4 Easy Ways to Relieve Stress-Induced Pain


If you’re noticing more stiffness lately, you’re not alone. Utah State researchers say this challenging year has ramped up most folks’ level of the stress hormone cortisol, which irritates pain nerves, fuels joint inflammation, and makes muscles tight and tender. Fortunately, pain relief can be simple: Try these strategies to chase away even the worst worry-based aches fast!

Soothe neck pain with the scent of grass.

Vetiver essential oil — an extract from an Asian grass — soothes stress as effectively as Valium, plus it can cut neck pain by 60 percent if you massage it into tight spots for two minutes twice daily, British scientists say. Thanks goes to vetiver’s active ingredients (sesquiterpenes), which calm the brain’s anxiety center, soothe overactive pain nerves and relax spasming muscles. To do: Mix five drops of the oil into one teaspoon of unscented lotion. One to try: Healing Solutions Therapeutic Grade Essential Oil (Buy on Amazon, $12.88)

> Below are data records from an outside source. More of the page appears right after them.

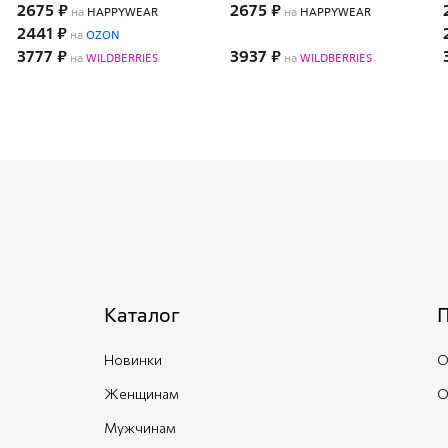
2675 ₽
2675 ₽
на
HAPPYWEAR
на
HAPPYWEAR
2441 ₽
на
OZON
3777 ₽
3937 ₽
на
WILDBERRIES
на
WILDBERRIES
Каталог
Новинки
О
Женщинам
О
Мужчинам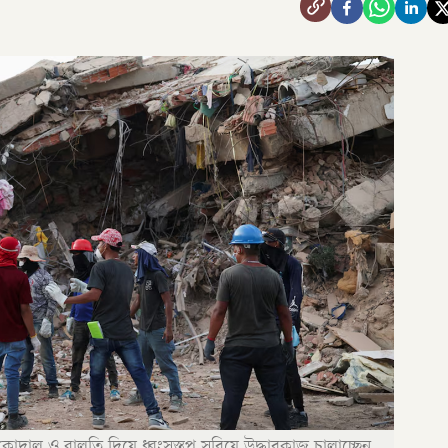
 কোদাল ও বালতি দিয়ে ধ্বংসস্তূপ সরিয়ে উদ্ধারকাজ চালাচ্ছেন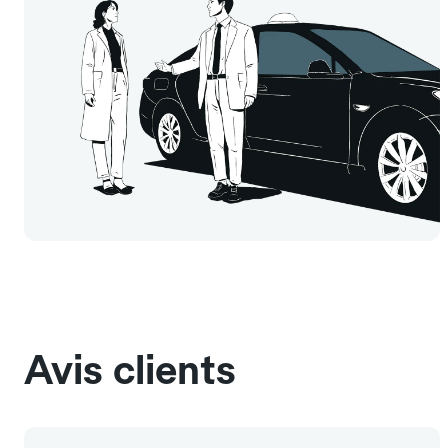
Avis clients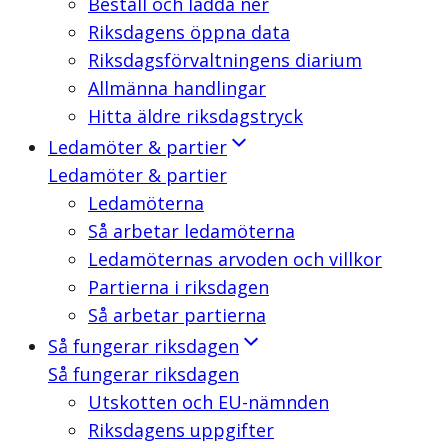
Beställ och ladda ner
Riksdagens öppna data
Riksdagsförvaltningens diarium
Allmänna handlingar
Hitta äldre riksdagstryck
Ledamöter & partier
Ledamöter & partier
Ledamöterna
Så arbetar ledamöterna
Ledamöternas arvoden och villkor
Partierna i riksdagen
Så arbetar partierna
Så fungerar riksdagen
Så fungerar riksdagen
Utskotten och EU-nämnden
Riksdagens uppgifter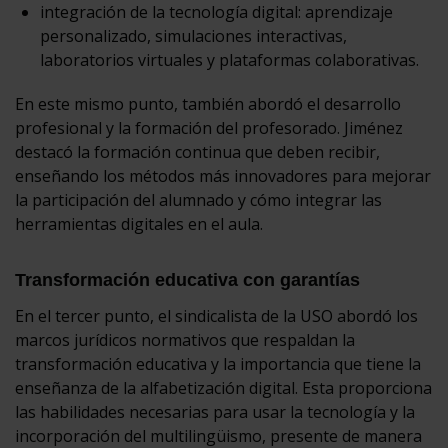
integración de la tecnología digital: aprendizaje
personalizado, simulaciones interactivas,
laboratorios virtuales y plataformas colaborativas.
En este mismo punto, también abordó el desarrollo
profesional y la formación del profesorado. Jiménez
destacó la formación continua que deben recibir,
enseñando los métodos más innovadores para mejorar
la participación del alumnado y cómo integrar las
herramientas digitales en el aula.
Transformación educativa con garantías
En el tercer punto, el sindicalista de la USO abordó los
marcos jurídicos normativos que respaldan la
transformación educativa y la importancia que tiene la
enseñanza de la alfabetización digital. Esta proporciona
las habilidades necesarias para usar la tecnología y la
incorporación del multilingüismo, presente de manera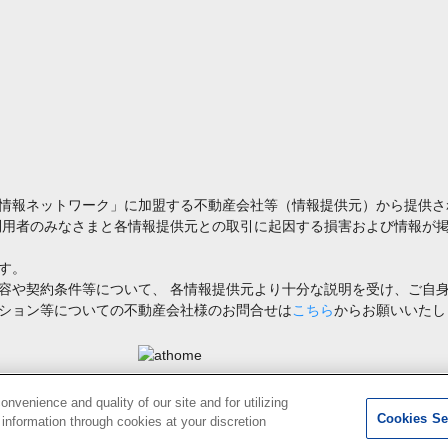
情報ネットワーク」に加盟する不動産会社等（情報提供元）から提供さ
利用者のみなさまと各情報提供元との取引に起因する損害および情報が掲
す。
容や契約条件等について、 各情報提供元より十分な説明を受け、ご自
ション等についての不動産会社様のお問合せは
こちら
からお願いいたし
禁止します。著作権はアットホーム（株）またはその情報提供者に帰属します。
venience and quality of our site and for utilizing
Cookies Se
g information through cookies at your discretion
0
検索結果を見る
件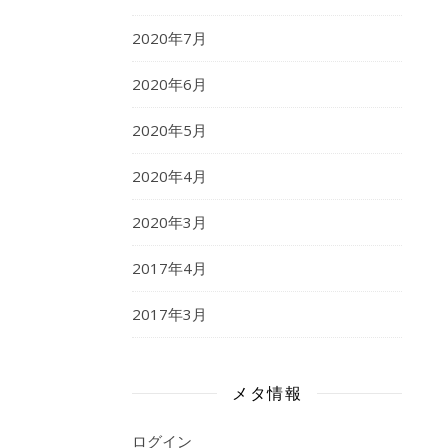
2020年7月
2020年6月
2020年5月
2020年4月
2020年3月
2017年4月
2017年3月
メタ情報
ログイン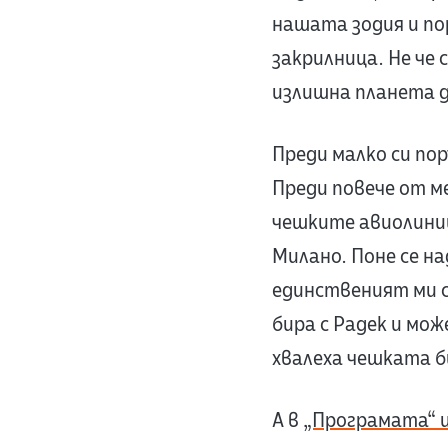
нашата зодия и по
закрилница. Не че с
излишна планета д
Преди малко си по
Преди повече от ме
чешките авиолинии 
Милано. Поне се на
единственият ми св
бира с Радек и мож
хвалеха чешката б
А в
„Програмата“ и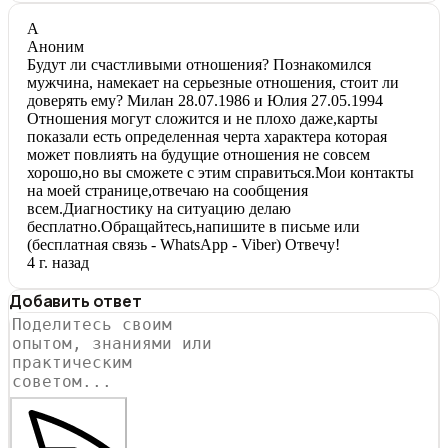
А
Аноним
Будут ли счастливыми отношения? Познакомился
мужчина, намекает на серьезные отношения, стоит ли
доверять ему? Милан 28.07.1986 и Юлия 27.05.1994
Отношения могут сложится и не плохо даже,карты
показали есть определенная черта характера которая
может повлиять на будущие отношения не совсем
хорошо,но вы сможете с этим справиться.Мои контакты
на моей странице,отвечаю на сообщения
всем.Диагностику на ситуацию делаю
бесплатно.Обращайтесь,напишите в письме или
(бесплатная связь - WhatsApp - Viber) Отвечу!
4 г. назад
Добавить ответ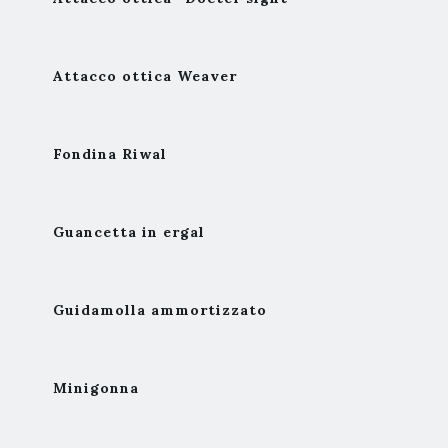
Attacco ottica Weaver
Fondina Riwal
Guancetta in ergal
Guidamolla ammortizzato
Minigonna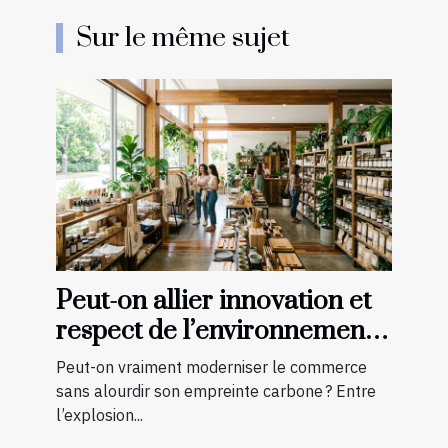
Sur le même sujet
Peut-on allier innovation et
respect de l’environnement
en boutique ?
Peut-on vraiment moderniser le commerce
sans alourdir son empreinte carbone ? Entre
l’explosion...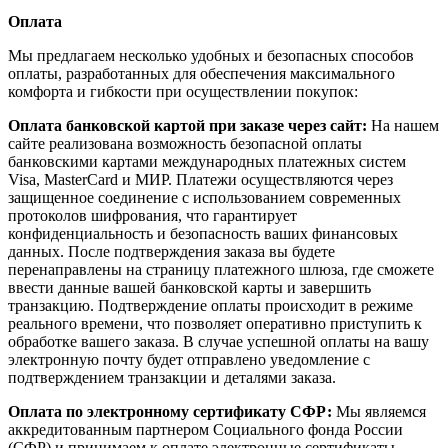
Оплата
Мы предлагаем несколько удобных и безопасных способов
оплаты, разработанных для обеспечения максимального
комфорта и гибкости при осуществлении покупок:
Оплата банковской картой при заказе через сайт:
На нашем
сайте реализована возможность безопасной оплаты
банковскими картами международных платежных систем
Visa, MasterCard и МИР. Платежи осуществляются через
защищенное соединение с использованием современных
протоколов шифрования, что гарантирует
конфиденциальность и безопасность ваших финансовых
данных. После подтверждения заказа вы будете
перенаправлены на страницу платежного шлюза, где сможете
ввести данные вашей банковской карты и завершить
транзакцию. Подтверждение оплаты происходит в режиме
реального времени, что позволяет оперативно приступить к
обработке вашего заказа. В случае успешной оплаты на вашу
электронную почту будет отправлено уведомление с
подтверждением транзакции и деталями заказа.
Оплата по электронному сертификату СФР:
Мы являемся
аккредитованным партнером Социального фонда России
(СФР) и принимаем к оплате электронные сертификаты,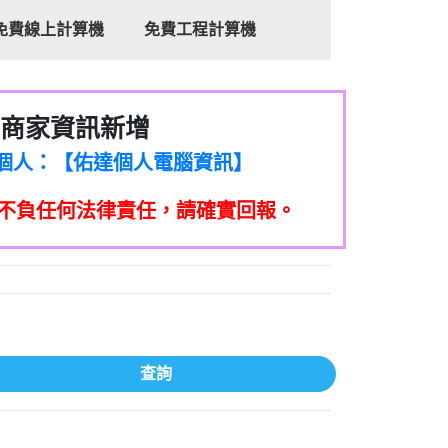
免費線上計算機
免費工程計算機
商家資訊新增
8商家/個人：【心理衛生輔導中心】
7商家/個人：【佑達個人電腦資訊】
2商家/個人：【滙誠第二資產公司】
不負任何法律責任，請確實回報。
5555商家/個人：【匿名】
7商家/個人：【墾丁（悍馬租車）】
9717商家/個人：【林董】
117商家/個人：【非凡資訊】
97商家/個人：【吉昇防火工程】
97商家/個人：【吉昇防火工程】
家/個人：【匯誠第二資產管理股份有限公
查詢
08商家/個人：【台新銀行貸款】
司】
050商家/個人：【應召站】
33597商家/個人：【無】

Nix knee pain with sweet seeds.

Sweet-tart pomegranate prompts the brain to release stress-soothing alpha waves, Stanford University researchers say. And a half-cup of seeds (or 4 ounces of juice) daily can cut knee stiffness and pain by 62 percent. According to rheumatologist Alex Gurman, M.D., pomegranate compounds switch on enzymes that tamp down swelling and heal joint cartilage.

Banish back pain with a powerful oil.

Imagine a natural painkiller that cuts even chronic backaches by 75 percent in eight weeks. “That treatment exists, and it’s fish oil,” says neurosurgeon Joseph C. Maroon, M.D. Its healthy fats provide as much relief as prescription anti-inflammatories, plus boost production of calming serotonin, cutting risk of anxiety by 60 percent. The study-proven dose: 2,000 mg. to 3,000 mg. daily. Note: Check with a doctor before supplementing.

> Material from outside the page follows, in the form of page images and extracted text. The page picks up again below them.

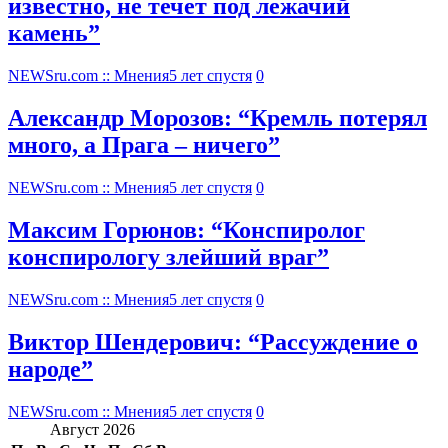
известно, не течет под лежачий
камень”
NEWSru.com :: Мнения
5 лет спустя
0
Александр Морозов: “Кремль потерял
много, а Прага – ничего”
NEWSru.com :: Мнения
5 лет спустя
0
Максим Горюнов: “Конспиролог
конспирологу злейший враг”
NEWSru.com :: Мнения
5 лет спустя
0
Виктор Шендерович: “Рассуждение о
народе”
NEWSru.com :: Мнения
5 лет спустя
0
Август 2026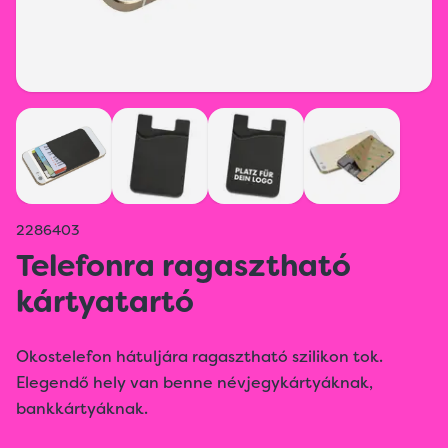
2286403
Telefonra ragasztható
kártyatartó
Okostelefon hátuljára ragasztható szilikon tok.
Elegendő hely van benne névjegykártyáknak,
bankkártyáknak.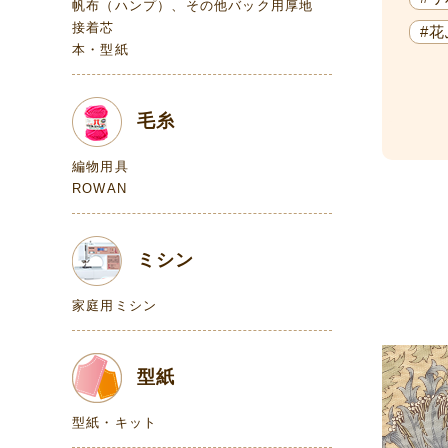
帆布（ハンプ）、その他バック用厚地
接着芯
#
本・型紙
毛糸
編物用具
ROWAN
ミシン
家庭用ミシン
型紙
型紙・キット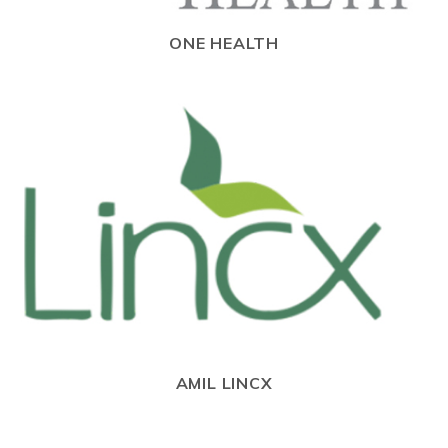
ONE HEALTH
AMIL LINCX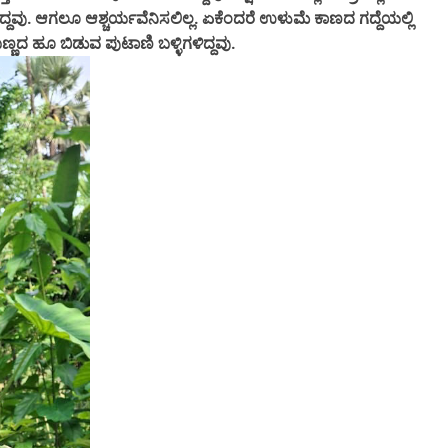
ು. ಆಗಲೂ ಆಶ್ಚರ್ಯವೆನಿಸಲಿಲ್ಲ. ಏಕೆಂದರೆ ಉಳುಮೆ ಕಾಣದ ಗದ್ದೆಯಲ್ಲಿ
ಬಣ್ಣದ ಹೂ ಬಿಡುವ ಪುಟಾಣಿ ಬಳ್ಳಿಗಳಿದ್ದವು.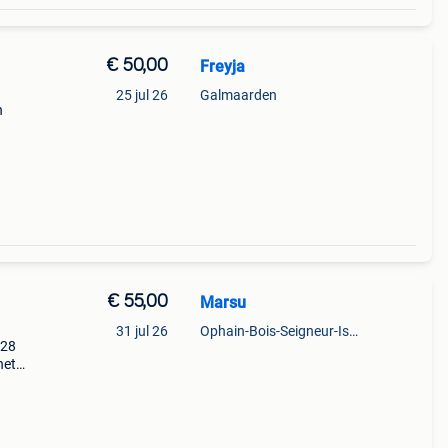
€ 50,00
Freyja
25 jul 26
Galmaarden
n
el
is
€ 55,00
Marsu
31 jul 26
Ophain-Bois-Seigneur-Isaac
028
het
 de
agen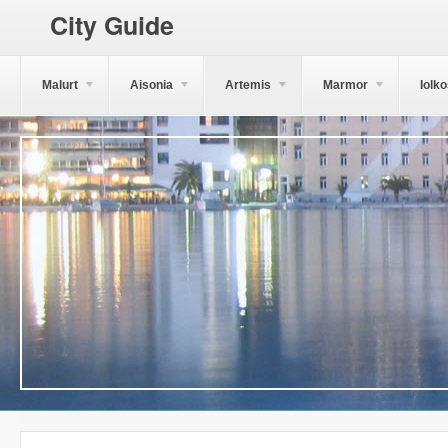
City Guide
Malurt
Aisonia
Artemis
Marmor
Iolk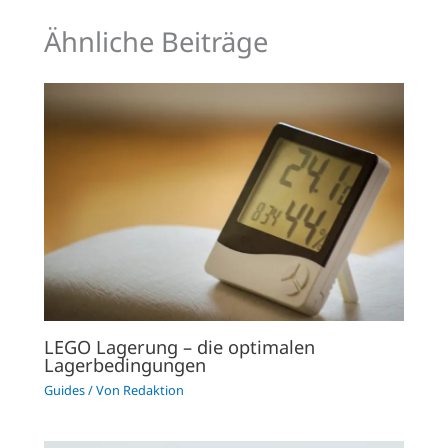
Ähnliche Beiträge
LEGO Lagerung – die optimalen
Lagerbedingungen
Guides
/ Von
Redaktion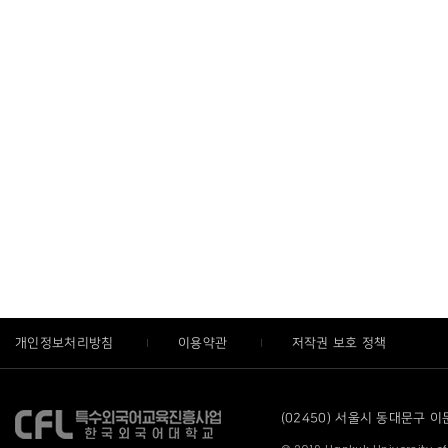
개인정보처리방침
이용약관
저작권 보호 정책
(02450) 서울시 동대문구 이문로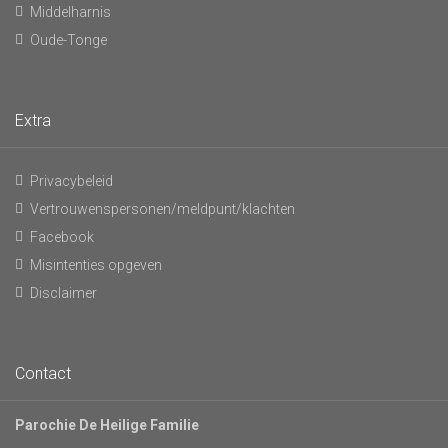
Middelharnis
Oude-Tonge
Extra
Privacybeleid
Vertrouwenspersonen/meldpunt/klachten
Facebook
Misintenties opgeven
Disclaimer
Contact
Parochie De Heilige Familie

Halt hip pain with a bed stretch.

Just three minutes of bedtime stretching could cut hip stiffness by 65 percent, plus help you drift off 75 percent faster, Australian researchers report. Stretching boosts blood flow to achy joints and prompts anxiety-ending hormones, resulting in pain relief. To do: Sit on your bed; lie back with feet on floor. Pull your right knee to your chest and hold; switch legs, repeat.